The 3rd Amendment states that “No Soldier shall, in time of peace be quartered in any house, without the consent of the Owner, nor in time of war, but in a manner to be prescribed by law.” The British practice of quartering troops in the homes of citizens was listed as one of the colonists’ grievances in the Declaration of Independence. Perhaps the least-cited and least litigated of Constitutional provisions, it was cited in the 1965 Supreme Court case of Griswold v. Connecticut as implying a Constitutional right to privacy. For discussion of this and other esoteric constitutional provisions, please visit by earlier blog entry here.
The Equal Rights Amendment (ERA), which sought to guarantee equal rights for women, was originally introduced in Congress in 1923 but not submitted for ratification until 1972. It was ultimately ratified by 35 states (although some of these later rescinded their ratifications) before its deadline for expiry in 1982. Twenty-one state constitutions contain versions of the ERA.
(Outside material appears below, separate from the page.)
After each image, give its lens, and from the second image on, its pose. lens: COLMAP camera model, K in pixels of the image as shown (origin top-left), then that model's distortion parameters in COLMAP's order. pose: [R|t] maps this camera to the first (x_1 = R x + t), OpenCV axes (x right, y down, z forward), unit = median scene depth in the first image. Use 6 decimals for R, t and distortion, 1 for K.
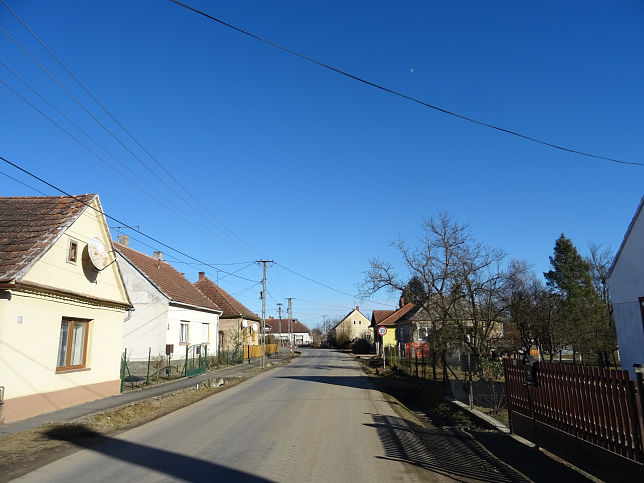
lens RADIAL K [[461.8, 0, 322.0], [0, 461.8, 241.5], [0, 0, 1]] dist [-0.000477, -0.000049]
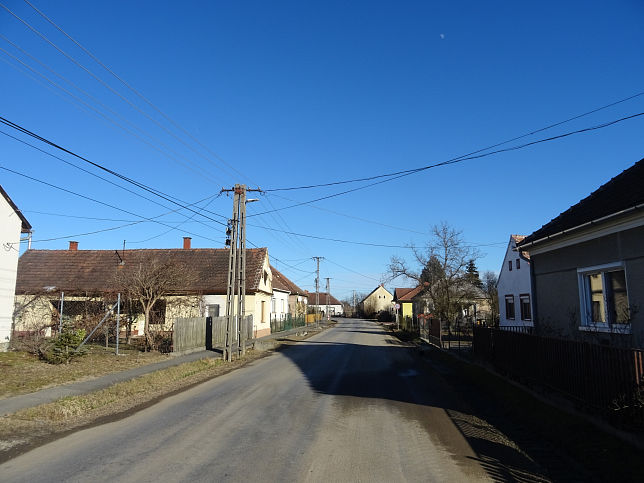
lens RADIAL K [[461.8, 0, 322.0], [0, 461.8, 241.5], [0, 0, 1]] dist [-0.000477, -0.000049]
pose [[0.998405, 0.006408, -0.056089, -0.021446], [-0.002988, 0.998142, 0.060850, -0.069324], [0.056375, -0.060585, 0.996570, -0.324361]]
The 27th Amendment, which restricts Congressional power to set the salary of its members, took 203 years to ratify. Proposed as one of the original amendments to the Bills of Rights, it was not ratified until May of 1992. This was made possible by the fact that the amendment did not include a deadline for ratification. It was originally submitted to the House of Representatives in 1789 by Representative James Madison, who went on to serve as President from 1809-1817.
A citizen’s arrest — an arrest by a non-law enforcement officer — is statutorily provided for in 49 states (North Carolina is the exception) where a citizen observes a felony being committed, or when a citizen is asked by a law enforcement officer to help apprehend a suspect. States differ in whether a citizen’s arrest also extends to misdemeanors, crimes not witnessed by the arresting party, or to breaches of the peace.
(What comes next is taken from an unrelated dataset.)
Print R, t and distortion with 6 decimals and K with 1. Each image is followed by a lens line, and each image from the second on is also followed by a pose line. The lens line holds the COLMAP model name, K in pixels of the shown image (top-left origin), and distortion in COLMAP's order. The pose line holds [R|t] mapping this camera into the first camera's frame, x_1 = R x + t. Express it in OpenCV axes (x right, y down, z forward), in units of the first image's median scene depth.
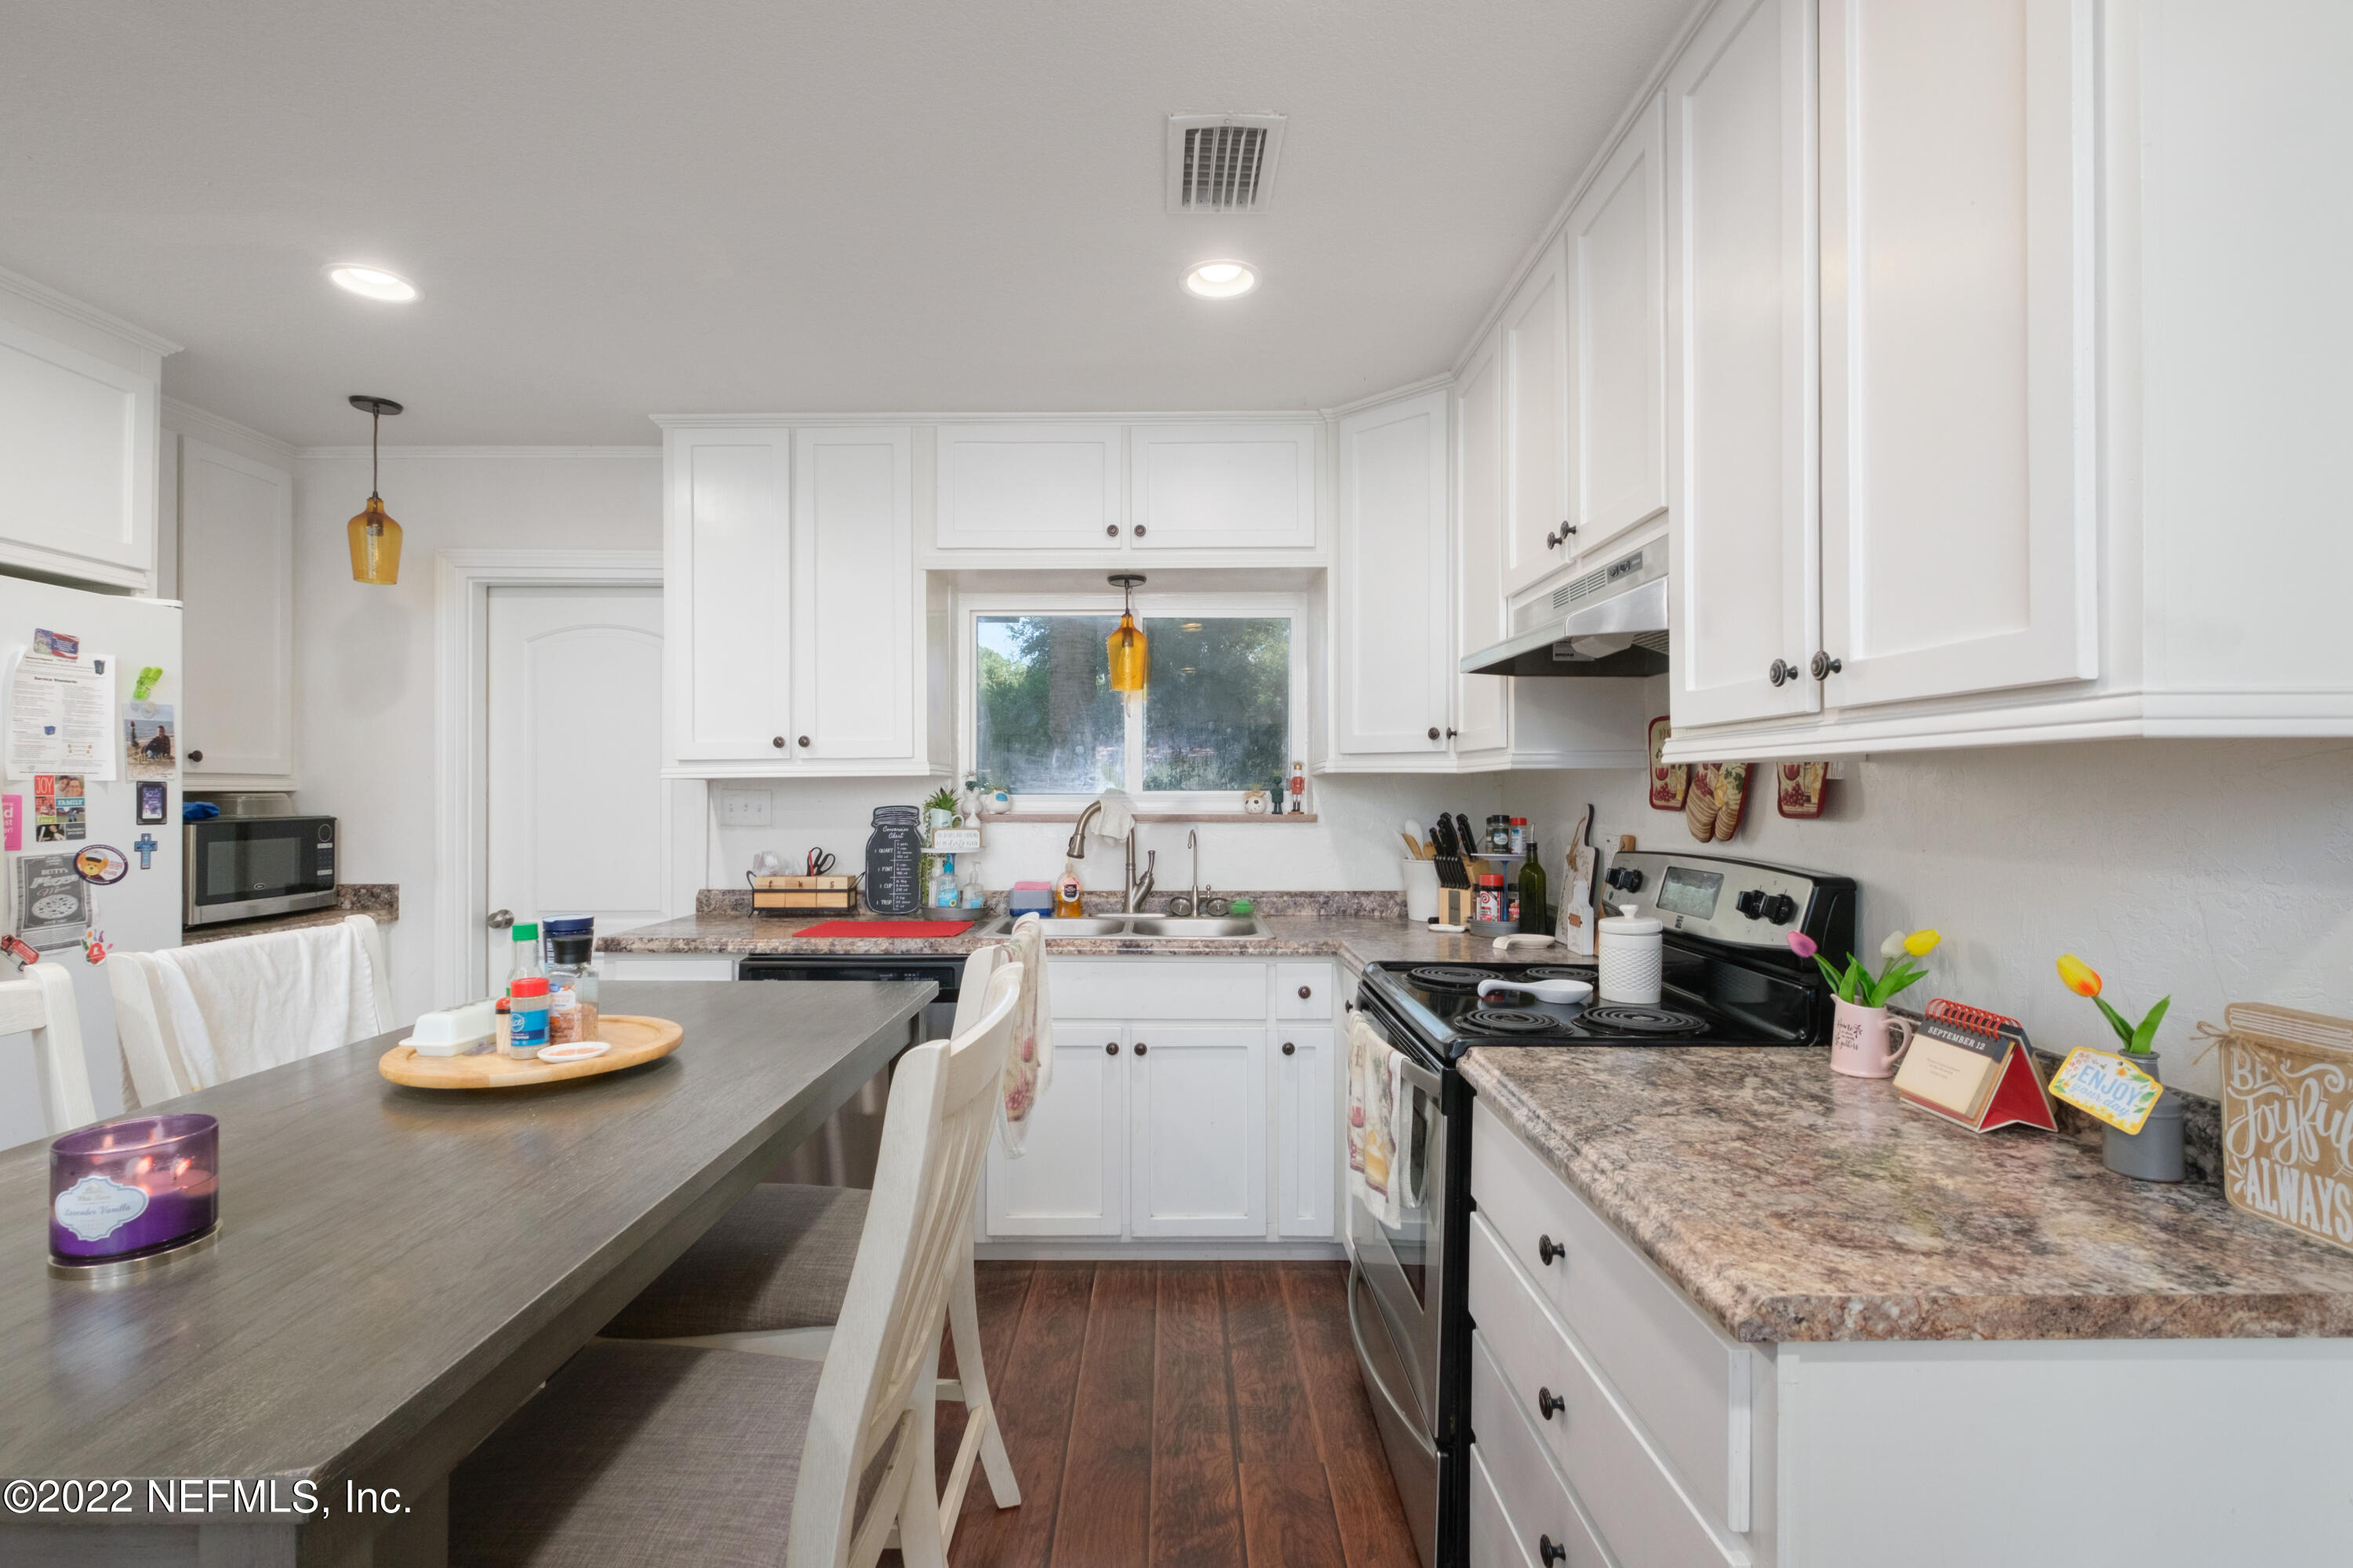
lens RADIAL K [[1056.4, 0, 1166.5], [0, 1056.4, 792.6], [0, 0, 1]] dist [-0.002115, -0.000048]
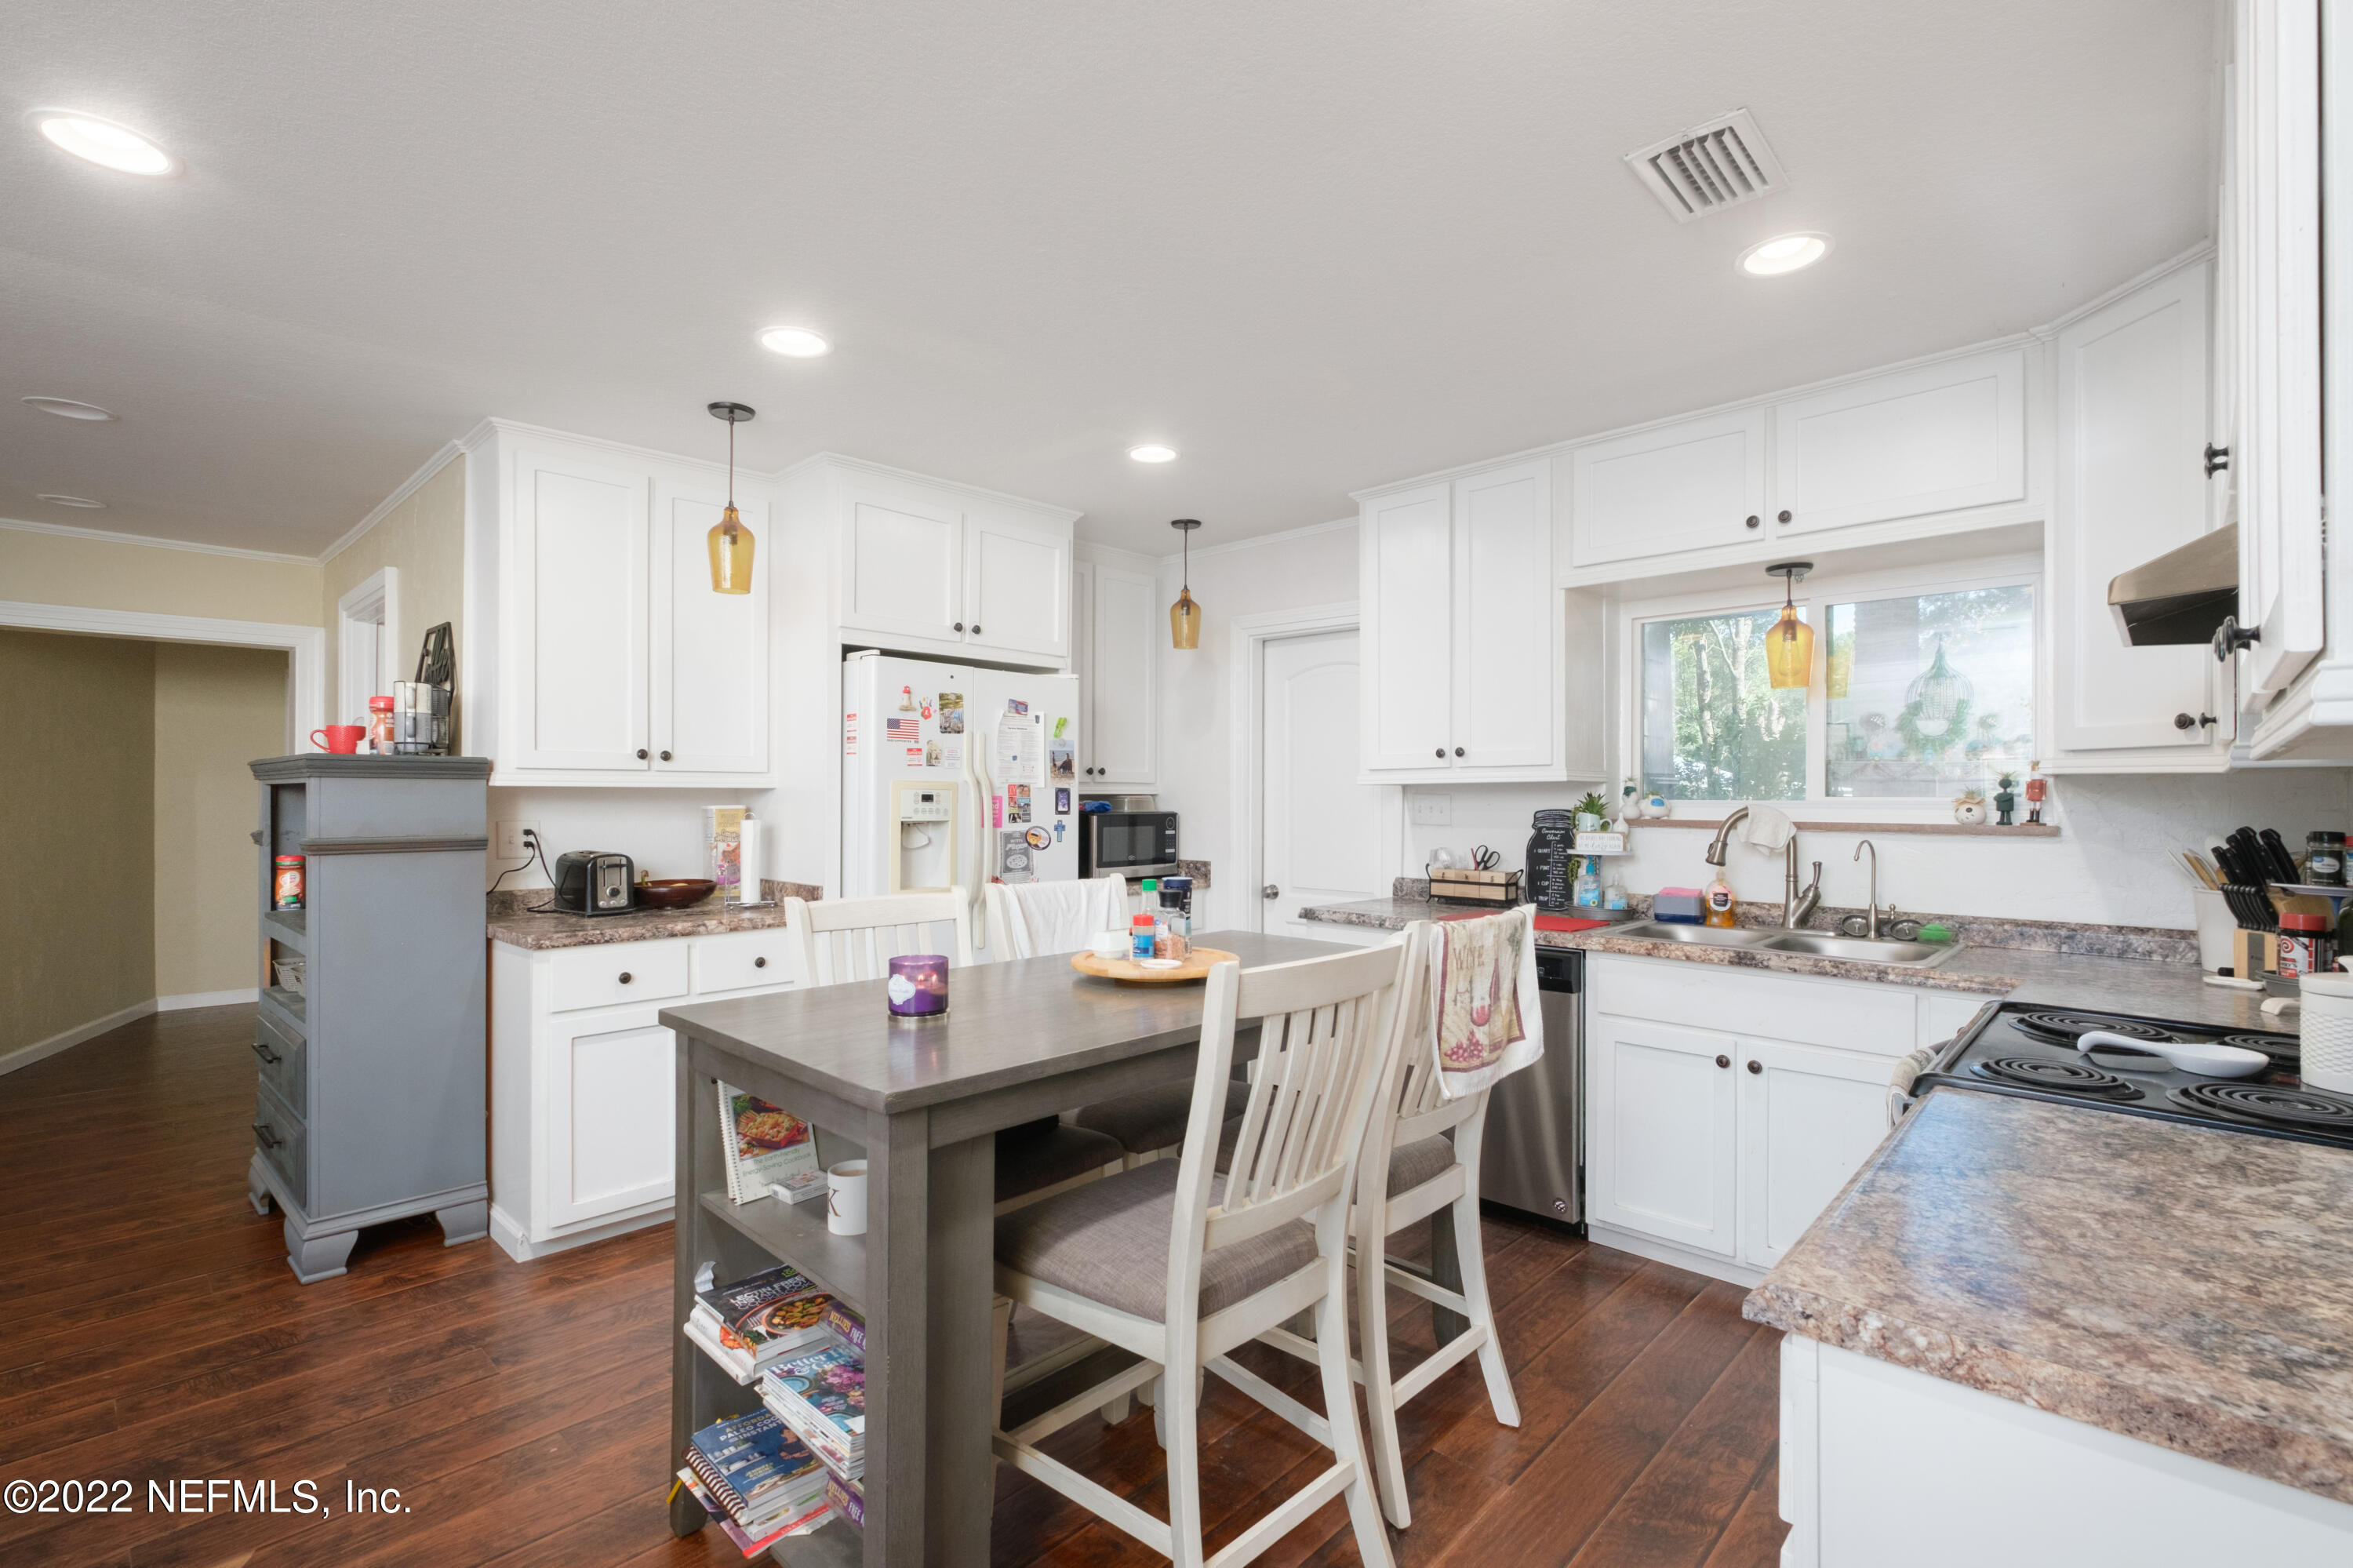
lens RADIAL K [[1045.7, 0, 1182.4], [0, 1045.7, 800.2], [0, 0, 1]] dist [-0.000101, 0.000206]
pose [[0.729890, 0.006138, -0.683537, 0.220588], [-0.004656, 0.999981, 0.004007, 0.000878], [0.683549, 0.000258, 0.729905, -0.037434]]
Under the common law, a defendant who failed to enter a plea was subjected to peine fort et dure — pressing under heavy weights — until he or she either consented to plead or died by suffocation. In the U.S., the only recorded use was against Giley Corey in 1692, who died as a result of this procedure during the Salem Witch Trials. It was abolished in the U.K. in 1772. In common law jurisdictions failing to plead is now treated by the court as a ‘not guilty’ plea.
Circuit courts were first established under the reign of King Henry II of England in the mid-12th century, meant to supplement the royal courts in London by having judges travel the countryside (“riding circuit”) to hear cases. In the U.S., circuit courts were established in all 13 colonies. Following Independence from Great Britain, the Judiciary Act of 1789 required Supreme Court justices to ride circuit and personally hear intermediate appeals in addition to the Court’s regular caseload. This was changed by the Judiciary Act of 1891 which established 9 Federal appeals courts and eliminated the requirement for justices to ride circuit.
The Alford plea is a form of alternative plea in which a defendant enters a plea of guilty but still asserts his or her innocence. The defendant entering an Alford plea acknowledges that sufficient evidence exists for the prosecution to likely prove their case beyond a reasonable doubt, and is able to enter into a plea bargain without conceding guilt or making allocution to the crime. This controversial plea is allowed in federal courts and in 47 state courts, but not in Indiana, Michigan, New Jersey, or before the courts of the U.S. armed forces.
Another example of an alternative plea is pleading “no contest”.